**Required action:** Please copy every line of text in the listing below without changing anything, and leave the pictures out.

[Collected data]

• • • • • • •

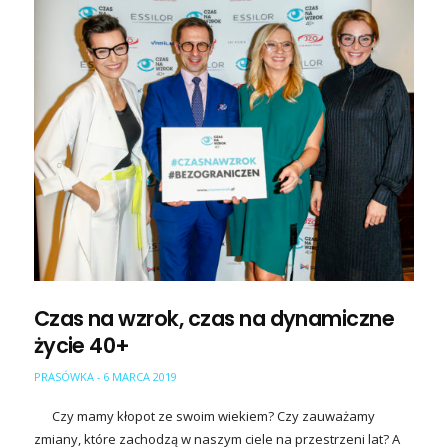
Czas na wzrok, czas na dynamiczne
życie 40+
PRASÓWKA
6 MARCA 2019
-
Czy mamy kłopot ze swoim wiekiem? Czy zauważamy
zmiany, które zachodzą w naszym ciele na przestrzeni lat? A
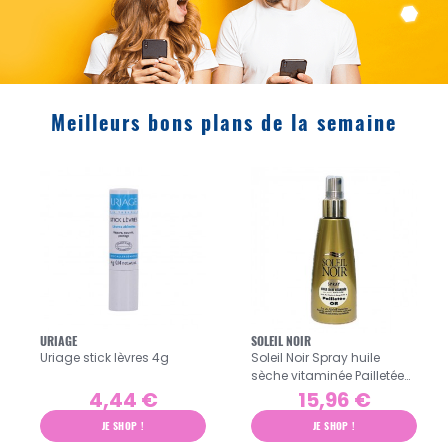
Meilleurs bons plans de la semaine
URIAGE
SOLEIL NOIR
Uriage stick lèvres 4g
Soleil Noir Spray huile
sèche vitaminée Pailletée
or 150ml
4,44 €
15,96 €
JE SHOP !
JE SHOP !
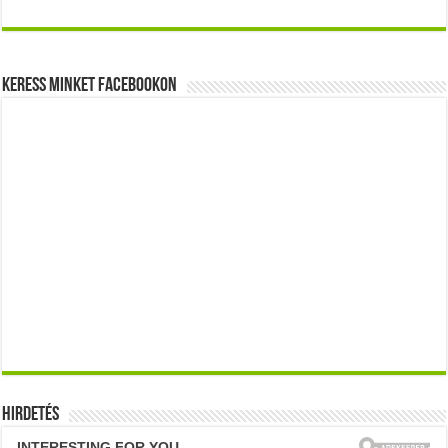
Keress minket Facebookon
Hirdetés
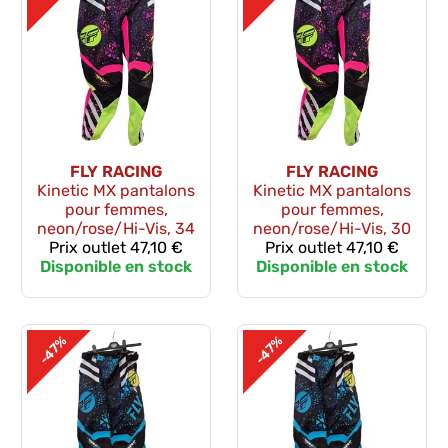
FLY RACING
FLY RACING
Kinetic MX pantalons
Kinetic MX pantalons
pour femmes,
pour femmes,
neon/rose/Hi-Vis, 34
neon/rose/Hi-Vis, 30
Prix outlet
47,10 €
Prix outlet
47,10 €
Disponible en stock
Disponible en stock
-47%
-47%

• • • • • • •

**Output:**
Czas na wzrok, czas na dynamiczne
życie 40+
PRASÓWKA
6 MARCA 2019
-
Czy mamy kłopot ze swoim wiekiem? Czy zauważamy
zmiany, które zachodzą w naszym ciele na przestrzeni lat? A
Meilleurs bons plans de la semaine
URIAGE
SOLEIL NOIR
Uriage stick lèvres 4g
Soleil Noir Spray huile
sèche vitaminée Pailletée
or 150ml
4,44 €
15,96 €
JE SHOP !
JE SHOP !
Keress minket Facebookon
Hirdetés
FLY RACING
FLY RACING
Kinetic MX pantalons
Kinetic MX pantalons
pour femmes,
pour femmes,
neon/rose/Hi-Vis, 34
neon/rose/Hi-Vis, 30
Prix outlet
47,10 €
Prix outlet
47,10 €
Disponible en stock
Disponible en stock
-47%
-47%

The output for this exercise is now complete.